**AIM OF THE TASK:** From the entries that follow, pick out all lines holding "Ματζουρανης".
____ PROVIDED RECORDS
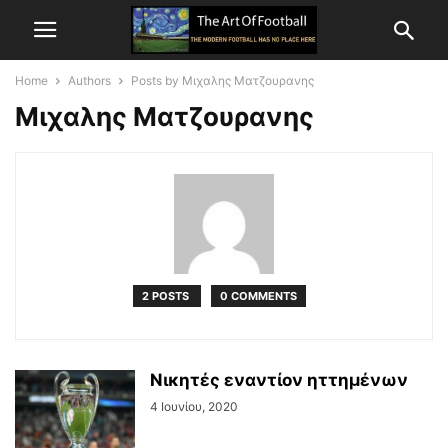
Home
Authors
Posts by Μιχαλης Ματζουρανης
Μιχαλης Ματζουρανης
2 POSTS
0 COMMENTS
Νικητές εναντίον ηττημένων
4 Ιουνίου, 2020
________
**ANSWER BOX:**
Posts by Μιχαλης Ματζουρανης
Μιχαλης Ματζουρανης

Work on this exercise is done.